と思い、恋庭というアプリを始めたのが5月である。
自分が出不精なことに加えて、できるだけ楽をして結婚をしたい。そんな気持ちで探したアプリが恋庭である。

恋庭では自分の写真は使わない。いわゆるアバターで進めていく。野菜や果物を栽培しながら、島を発展させ、そしてアバターに着せる服をガチャで出す。ここまでは普通の放置系箱庭ゲームなのだが、それにマッチング機能がついた、次世代スーパーゲームが恋庭だ。ゲームしながらマッチング。そして顔出しはしなくていい。マッチングアプリとして10段階中の2ぐらいの期待値のアプリだ気づくのは、まだまだ先のことである。

とりあえずアバターを最大限にイケメンに作る。ガチャをするにはダイヤが足りないので、白Tシャツに青い短パンという夏休みの小学生みたいな服装。毎日10個ずつ支給されるハートを使って、片っ端からいいねを送り続ける。1週間ほどすると、2つ年下の女性とマッチングした。

マッチングをすると、恋庭という共有の箱庭が作られる。『デキオがほうれん草を50個取ろう』みたいなミッションをクリアし、発展させていく。発展するに伴って、相手のプロフィールが少しずつ公開されていく。マッチングアプリどうこうは置いといて、単純にこの仕組みに楽しさを感じていた。

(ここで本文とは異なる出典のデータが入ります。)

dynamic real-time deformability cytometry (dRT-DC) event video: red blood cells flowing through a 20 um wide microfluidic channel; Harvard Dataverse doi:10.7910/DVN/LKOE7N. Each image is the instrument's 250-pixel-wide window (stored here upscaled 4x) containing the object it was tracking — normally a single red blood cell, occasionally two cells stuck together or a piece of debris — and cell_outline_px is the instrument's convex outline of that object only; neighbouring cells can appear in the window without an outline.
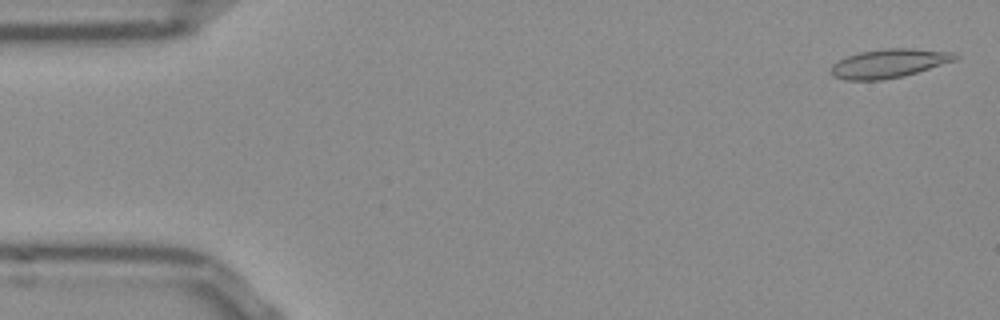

さて、マッチングした女性はどうやら車で30分ほどのところに住む。良い感じの距離感。メッセージのやりとりをする限り、誠実で頭が良さそう。どうやら有名女優に似ているらしい。彼女がおそらく自分に似せているであろうアバターも確かにその女優に似ている。

婚活において、見た目は気にしないつもりだったが、こんなに性格も外見もいいのだったら、何とかして仲良くなりたい。上手くいけば交際、結婚になるのかなぁと白昼夢を見ることもしばしば。数週間、2人で協力して庭を発展させながら、他愛もないやりとりを続けていると、

「そろそろ会いませんか?」

キタァー!これはもしかしてもしかするのでは?と思いながら日程と場所を設定した。結婚した時に、私たちはマッチングアプリで出会いました、なんて言うの恥ずかしいなぁと思いつつ、顔も見たことがない女性との結婚式を想像しながら、1週間後の土曜日を待つのであった。